А то, что «Сталин дал свободу Церкви», — простите, это опять искажение правды. Он был вынужден принять трёх митрополитов. Как только кончилась война, Сталин тут же опять поменял политику: начал закрывать храмы, прижимать верующих, поток людей хлынул в тюрьмы и лагеря…
— Складывается впечатление, что в настоящее время у нас нет нужды в Церкви мучеников, Церкви страдающей, Церкви исповедников. Наоборот, многим подавай Церковь воинствующую, торжествующую, с хорошей политической основой и в чём-то «государственную»..
— Вы себе не представляете, скольких людей скандалы вокруг Церкви сегодня отводят от храма! Это очень и очень печально сознавать.
— Александр, благодарю вас за откровенную беседу. Я тоже застал времена гонений на Церковь, видел людей, которые возвращались из тюрем и ссылок. Некоторые из них служили у нас в храмах Троице-Сергиевой Лавры. Это были старцы, которые своей молитвой, наверное, и созидали сегодняшнюю церковную свободу: я подчеркну, не политики, а вот эти тихие и незаметные молитвенники.
— Именно они и несли этот светлый Пасхальный призыв и Пасхальный дух. Потому что, как сказал один из них: «В тюрьме у нас уничтожили всё, абсолютно всё. Осталась одна только Радость!» Это Пасхальная Радость! Вспомните, как старец Павел (Груздев) описывает лагерную Литургию! Такое переживание Литургии, что после неё — хоть под расстрел! Понимаете?

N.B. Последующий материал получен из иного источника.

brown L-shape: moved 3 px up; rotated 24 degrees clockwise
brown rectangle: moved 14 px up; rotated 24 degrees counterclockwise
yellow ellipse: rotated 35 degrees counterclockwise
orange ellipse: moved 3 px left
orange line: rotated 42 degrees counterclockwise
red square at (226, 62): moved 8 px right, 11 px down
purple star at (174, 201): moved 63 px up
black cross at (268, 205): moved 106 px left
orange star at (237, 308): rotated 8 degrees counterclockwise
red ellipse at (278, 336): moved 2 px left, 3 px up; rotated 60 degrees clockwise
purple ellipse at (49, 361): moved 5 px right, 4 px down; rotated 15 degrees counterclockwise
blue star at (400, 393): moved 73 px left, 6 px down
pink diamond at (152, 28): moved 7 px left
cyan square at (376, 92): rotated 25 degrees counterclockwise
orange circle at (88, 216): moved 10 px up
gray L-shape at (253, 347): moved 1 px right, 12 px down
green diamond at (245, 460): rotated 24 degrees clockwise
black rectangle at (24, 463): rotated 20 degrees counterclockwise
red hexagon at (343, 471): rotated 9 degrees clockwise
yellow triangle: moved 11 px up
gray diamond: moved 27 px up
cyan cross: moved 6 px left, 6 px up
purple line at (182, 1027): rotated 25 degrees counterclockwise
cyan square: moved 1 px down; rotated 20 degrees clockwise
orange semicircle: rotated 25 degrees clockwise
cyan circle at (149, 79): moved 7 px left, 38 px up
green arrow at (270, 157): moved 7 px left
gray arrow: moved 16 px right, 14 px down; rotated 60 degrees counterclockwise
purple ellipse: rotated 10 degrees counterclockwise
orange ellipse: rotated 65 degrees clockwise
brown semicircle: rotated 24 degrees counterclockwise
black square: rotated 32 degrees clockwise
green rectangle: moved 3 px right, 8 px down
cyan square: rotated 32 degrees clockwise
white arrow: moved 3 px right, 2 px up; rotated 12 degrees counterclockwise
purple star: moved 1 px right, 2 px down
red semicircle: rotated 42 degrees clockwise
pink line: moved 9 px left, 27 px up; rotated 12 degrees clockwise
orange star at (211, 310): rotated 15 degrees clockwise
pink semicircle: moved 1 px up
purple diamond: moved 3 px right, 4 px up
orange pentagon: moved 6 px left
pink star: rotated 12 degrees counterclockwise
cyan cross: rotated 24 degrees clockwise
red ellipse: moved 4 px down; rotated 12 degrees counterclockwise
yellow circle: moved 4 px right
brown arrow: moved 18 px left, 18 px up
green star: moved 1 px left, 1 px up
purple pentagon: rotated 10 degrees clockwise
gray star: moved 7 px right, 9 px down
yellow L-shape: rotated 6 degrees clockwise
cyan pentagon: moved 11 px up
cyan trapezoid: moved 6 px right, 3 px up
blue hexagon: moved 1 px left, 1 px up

Они уже побывали на Небесах и снова хотят туда вернуться!
И я их понимаю, потому что у самого было желание постоянное: быть расстрелянным. Эта мысль меня просто преследовала, я этого очень хотел, представлял наших новомучеников: я встаю в строй рядом с ними и получаю заветную пулю!..
Думаю, что-то наследие старцев, которое мы имеем и которого не имеет никто, кроме православных (всё-таки западное христианство находится в очень тяжёлом состоянии) сохранит нашу Церковь.